- **Extracted data entries**:
::::

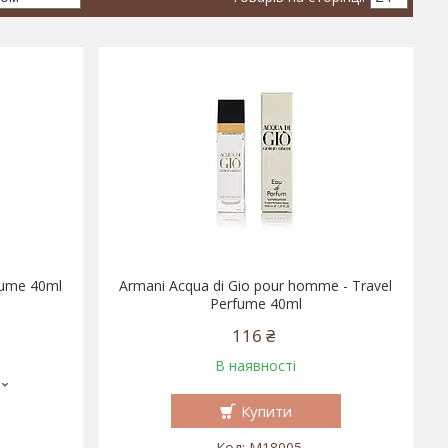
fume 40ml
Armani Acqua di Gio pour homme - Travel
Perfume 40ml
116 ₴
В наявності
Купити
M18005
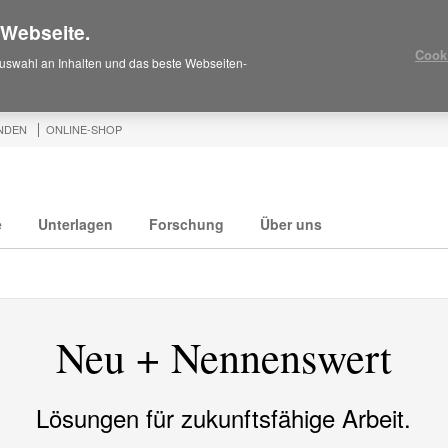
 Webseite.
Cook
uswahl an Inhalten und das beste Webseiten-
NDEN
ONLINE-SHOP
e
Unterlagen
Forschung
Über uns
Neu + Nennenswert
Lösungen für zukunftsfähige Arbeit.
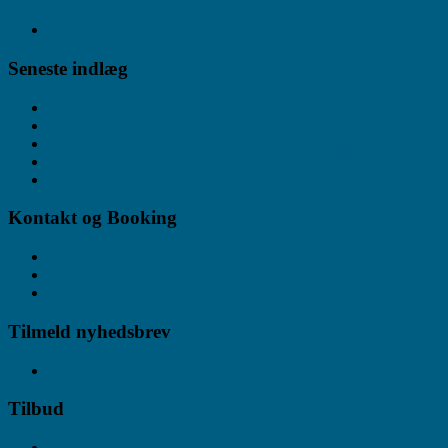
02.01.2026
Nyhedsbrev udsendt (arrangment/kanalisering) 05.03.2026
→
Seneste indlæg
Nyhedsbrev (arrangement/kanalisering) udsendt 31.07.2026.
Nyhedsbrev (kanalisering/arrangement) udsendt 01.07.2026.
Nyhedsbrev (arrangement/kanalisering) udsendt 05.06.2026
Nyhedsbrev arrangement/kanalisering sendt 30.04.2026
Nyhedsbrev arrangement/kanalisering sendt 03.04.02026
Kontakt og Booking
Kontakt
Booking
Arrangement-kalender
Tilmeld nyhedsbrev
Tilmeld dig nyhedsbrev
Tilbud
Tilbud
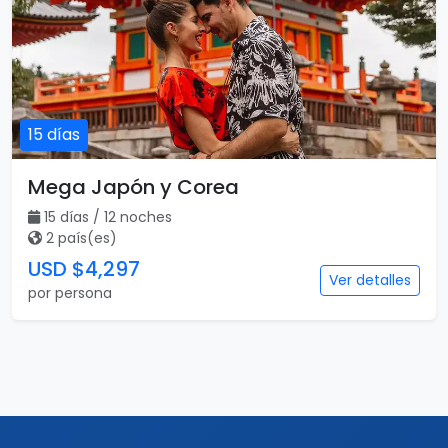
15 días
Mega Japón y Corea
15 días / 12 noches
2 país(es)
USD $4,297
Ver detalles
por persona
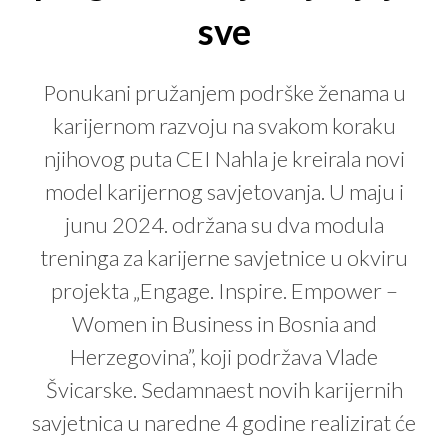
sve
Ponukani pružanjem podrške ženama u
karijernom razvoju na svakom koraku
njihovog puta CEI Nahla je kreirala novi
model karijernog savjetovanja. U maju i
junu 2024. održana su dva modula
treninga za karijerne savjetnice u okviru
projekta „Engage. Inspire. Empower –
Women in Business in Bosnia and
Herzegovina”, koji podržava Vlade
Švicarske. Sedamnaest novih karijernih
savjetnica u naredne 4 godine realizirat će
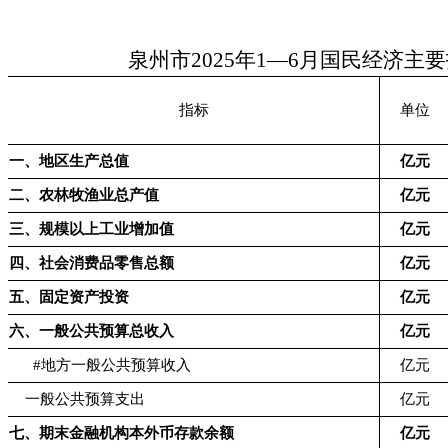
泉州市2025年1—6月国民经济主
指标
单位
一、地区生产总值
亿元
二、农林牧渔业总产值
亿元
三、规模以上工业增加值
亿元
四、社会消费品零售总额
亿元
五、固定资产投资
亿元
六、一般公共预算总收入
亿元
#地方一般公共预算收入
亿元
一般公共预算支出
亿元
七、期末金融机构本外币存款余额
亿元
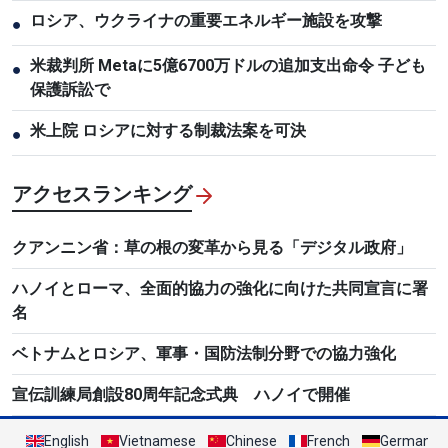
ロシア、ウクライナの重要エネルギー施設を攻撃
●
米裁判所 Metaに5億6700万ドルの追加支出命令 子ども
●
保護訴訟で
米上院 ロシアに対する制裁法案を可決
●
アクセスランキング
クアンニン省：草の根の変革から見る「デジタル政府」
ハノイとローマ、全面的協力の強化に向けた共同宣言に署
名
ベトナムとロシア、軍事・国防法制分野での協力強化
宣伝訓練局創設80周年記念式典 ハノイで開催
English
Vietnamese
Chinese
French
German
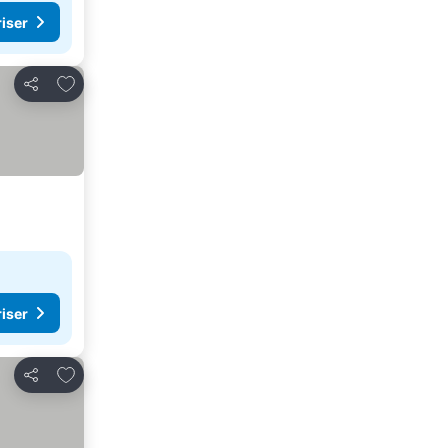
riser
Føj til favoritter
Del
riser
Føj til favoritter
Del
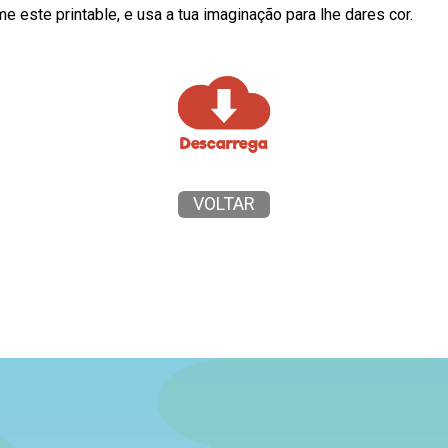
e este printable, e usa a tua imaginação para lhe dares cor.
Descarrega
VOLTAR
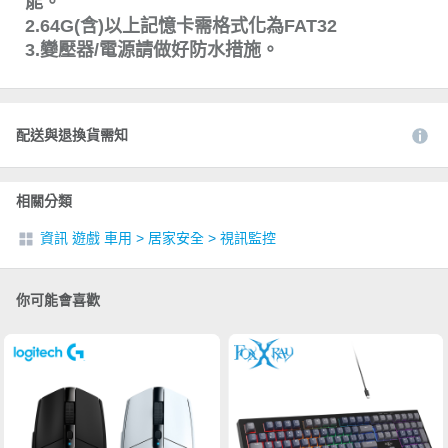
能。
2.64G(含)以上記憶卡需格式化為FAT32
3.變壓器/電源請做好防水措施。
配送與退換貨需知
相關分類
資訊 遊戲 車用
>
居家安全
>
視訊監控
你可能會喜歡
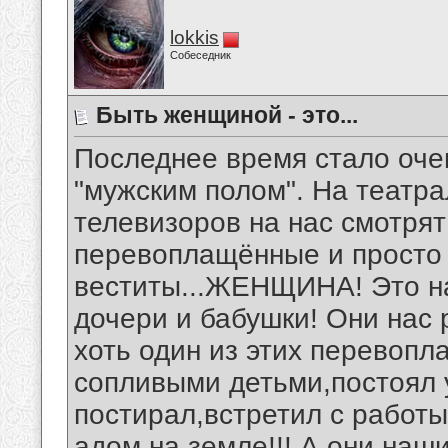
lokkis
Собеседник
Быть женщиной - это...
Последнее время стало оч
"мужским полом". На театра
телевизоров на нас смотря
перевоплащённые и просто (
веститы...ЖЕНЩИНА! Это н
дочери и бабушки! Они нас 
хоть один из этих перевопл
сопливыми детьми,постоял у
постирал,встретил с работы
адом на земле!!! А они н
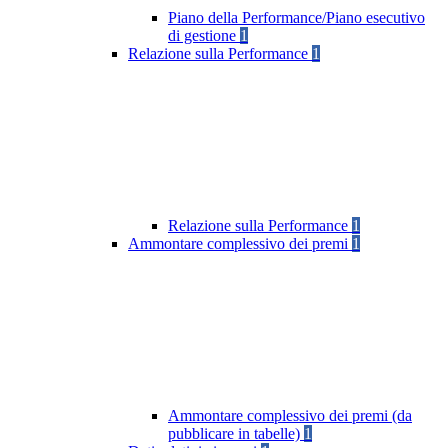
Piano della Performance/Piano esecutivo
di gestione
1
Relazione sulla Performance
1
Relazione sulla Performance
1
Ammontare complessivo dei premi
1
Ammontare complessivo dei premi (da
pubblicare in tabelle)
1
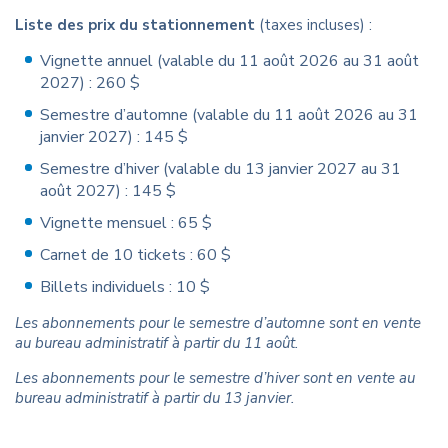
Liste des prix du stationnement
(taxes incluses) :
Vignette annuel (valable du 11 août 2026 au 31 août
2027) : 260 $
Semestre d’automne (valable du 11 août 2026 au 31
janvier 2027) : 145 $
Semestre d’hiver (valable du 13 janvier 2027 au 31
août 2027) : 145 $
Vignette mensuel : 65 $
Carnet de 10 tickets : 60 $
Billets individuels : 10 $
Les abonnements pour le semestre d’automne sont en vente
au bureau administratif à partir du 11 août.
Les abonnements pour le semestre d’hiver sont en vente au
bureau administratif à partir du 13 janvier.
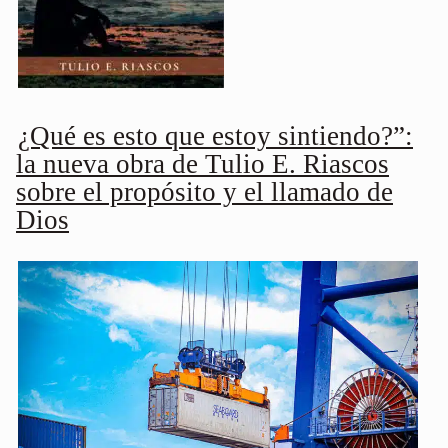
¿Qué es esto que estoy sintiendo?”:
la nueva obra de Tulio E. Riascos
sobre el propósito y el llamado de
Dios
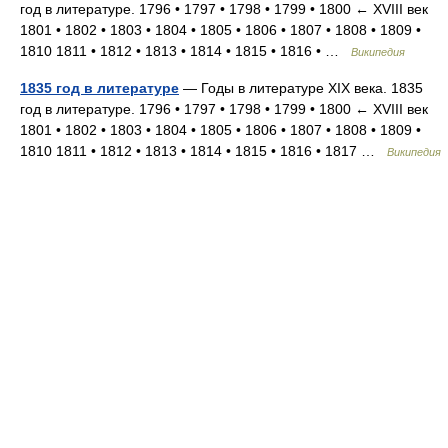
год в литературе. 1796 • 1797 • 1798 • 1799 • 1800 ← XVIII век
1801 • 1802 • 1803 • 1804 • 1805 • 1806 • 1807 • 1808 • 1809 •
1810 1811 • 1812 • 1813 • 1814 • 1815 • 1816 • …
Википедия
1835 год в литературе
— Годы в литературе XIX века. 1835
год в литературе. 1796 • 1797 • 1798 • 1799 • 1800 ← XVIII век
1801 • 1802 • 1803 • 1804 • 1805 • 1806 • 1807 • 1808 • 1809 •
1810 1811 • 1812 • 1813 • 1814 • 1815 • 1816 • 1817 …
Википедия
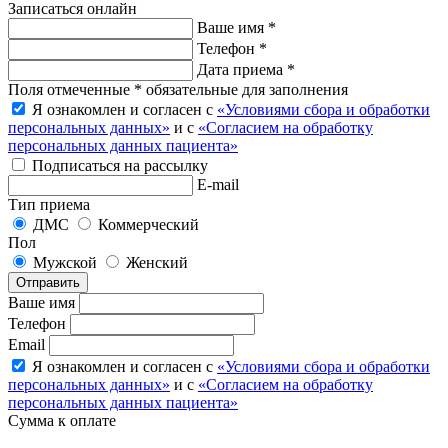
Записаться онлайн
Ваше имя *
Телефон *
Дата приема *
Поля отмеченные * обязательные для заполнения
Я ознакомлен и согласен с
«Условиями сбора и обработки
персональных данных»
и с
«Согласием на обработку
персональных данных пациента»
Подписаться на рассылку
E-mail
Тип приема
ДМС
Коммерческий
Пол
Мужской
Женский
Отправить
Ваше имя
Телефон
Email
Я ознакомлен и согласен с
«Условиями сбора и обработки
персональных данных»
и с
«Согласием на обработку
персональных данных пациента»
Сумма к оплате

::::

- **EXERCISE OBJECTIVE**:
Copy every line of the material above word for word, without the picture markers.

- **EXERCISE ANSWER**:
fume 40ml
Armani Acqua di Gio pour homme - Travel
Perfume 40ml
116 ₴
В наявності
Купити
M18005
 Webseite.
Cook
uswahl an Inhalten und das beste Webseiten-
NDEN
ONLINE-SHOP
e
Unterlagen
Forschung
Über uns
Neu + Nennenswert
Lösungen für zukunftsfähige Arbeit.
02.01.2026
Nyhedsbrev udsendt (arrangment/kanalisering) 05.03.2026
→
Seneste indlæg
Nyhedsbrev (arrangement/kanalisering) udsendt 31.07.2026.
Nyhedsbrev (kanalisering/arrangement) udsendt 01.07.2026.
Nyhedsbrev (arrangement/kanalisering) udsendt 05.06.2026
Nyhedsbrev arrangement/kanalisering sendt 30.04.2026
Nyhedsbrev arrangement/kanalisering sendt 03.04.02026
Kontakt og Booking
Kontakt
Booking
Arrangement-kalender
Tilmeld nyhedsbrev
Tilmeld dig nyhedsbrev
Tilbud
Tilbud
15 días
Mega Japón y Corea
15 días / 12 noches
2 país(es)
USD $4,297
Ver detalles
por persona
sve
Ponukani pružanjem podrške ženama u
karijernom razvoju na svakom koraku
njihovog puta CEI Nahla je kreirala novi
model karijernog savjetovanja. U maju i
junu 2024. održana su dva modula
treninga za karijerne savjetnice u okviru
projekta „Engage. Inspire. Empower –
Women in Business in Bosnia and
Herzegovina”, koji podržava Vlade
Švicarske. Sedamnaest novih karijernih
savjetnica u naredne 4 godine realizirat će
泉州市2025年1—6月国民经济主
指标
单位
一、地区生产总值
亿元
二、农林牧渔业总产值
亿元
三、规模以上工业增加值
亿元
四、社会消费品零售总额
亿元
五、固定资产投资
亿元
六、一般公共预算总收入
亿元
#地方一般公共预算收入
亿元
一般公共预算支出
亿元
七、期末金融机构本外币存款余额
亿元
ロシア、ウクライナの重要エネルギー施設を攻撃
●
米裁判所 Metaに5億6700万ドルの追加支出命令 子ども
●
保護訴訟で
米上院 ロシアに対する制裁法案を可決
●
アクセスランキング
クアンニン省：草の根の変革から見る「デジタル政府」
ハノイとローマ、全面的協力の強化に向けた共同宣言に署
名
ベトナムとロシア、軍事・国防法制分野での協力強化
宣伝訓練局創設80周年記念式典 ハノイで開催
English
Vietnamese
Chinese
French
German
riser
Føj til favoritter
Del
riser
Føj til favoritter
Del
e este printable, e usa a tua imaginação para lhe dares cor.
Descarrega
VOLTAR
能。
2.64G(含)以上記憶卡需格式化為FAT32
3.變壓器/電源請做好防水措施。
配送與退換貨需知
相關分類
資訊 遊戲 車用
>
居家安全
>
視訊監控
你可能會喜歡
lokkis
Собеседник
Быть женщиной - это...
Последнее время стало оч
"мужским полом". На театра
телевизоров на нас смотря
перевоплащённые и просто (
веститы...ЖЕНЩИНА! Это н
дочери и бабушки! Они нас 
хоть один из этих перевопл
сопливыми детьми,постоял у
постирал,встретил с работы
адом на земле!!! А они н
Piano della Performance/Piano esecutivo
di gestione
1
Relazione sulla Performance
1
Relazione sulla Performance
1
Ammontare complessivo dei premi
1
Ammontare complessivo dei premi (da
pubblicare in tabelle)
1
Liste des prix du stationnement
(taxes incluses) :
Vignette annuel (valable du 11 août 2026 au 31 août
2027) : 260 $
Semestre d’automne (valable du 11 août 2026 au 31
janvier 2027) : 145 $
Semestre d’hiver (valable du 13 janvier 2027 au 31
août 2027) : 145 $
Vignette mensuel : 65 $
Carnet de 10 tickets : 60 $
Billets individuels : 10 $
Les abonnements pour le semestre d’automne sont en vente
au bureau administratif à partir du 11 août.
Les abonnements pour le semestre d’hiver sont en vente au
bureau administratif à partir du 13 janvier.
¿Qué es esto que estoy sintiendo?”:
la nueva obra de Tulio E. Riascos
sobre el propósito y el llamado de
Dios
год в литературе. 1796 • 1797 • 1798 • 1799 • 1800 ← XVIII век
1801 • 1802 • 1803 • 1804 • 1805 • 1806 • 1807 • 1808 • 1809 •
1810 1811 • 1812 • 1813 • 1814 • 1815 • 1816 • …
Википедия
1835 год в литературе
— Годы в литературе XIX века. 1835
год в литературе. 1796 • 1797 • 1798 • 1799 • 1800 ← XVIII век
1801 • 1802 • 1803 • 1804 • 1805 • 1806 • 1807 • 1808 • 1809 •
1810 1811 • 1812 • 1813 • 1814 • 1815 • 1816 • 1817 …
Википедия
Записаться онлайн
Ваше имя *
Телефон *
Дата приема *
Поля отмеченные * обязательные для заполнения
Я ознакомлен и согласен с
«Условиями сбора и обработки
персональных данных»
и с
«Согласием на обработку
персональных данных пациента»
Подписаться на рассылку
E-mail
Тип приема
ДМС
Коммерческий
Пол
Мужской
Женский
Отправить
Ваше имя
Телефон
Email
Я ознакомлен и согласен с
«Условиями сбора и обработки
персональных данных»
и с
«Согласием на обработку
персональных данных пациента»
Сумма к оплате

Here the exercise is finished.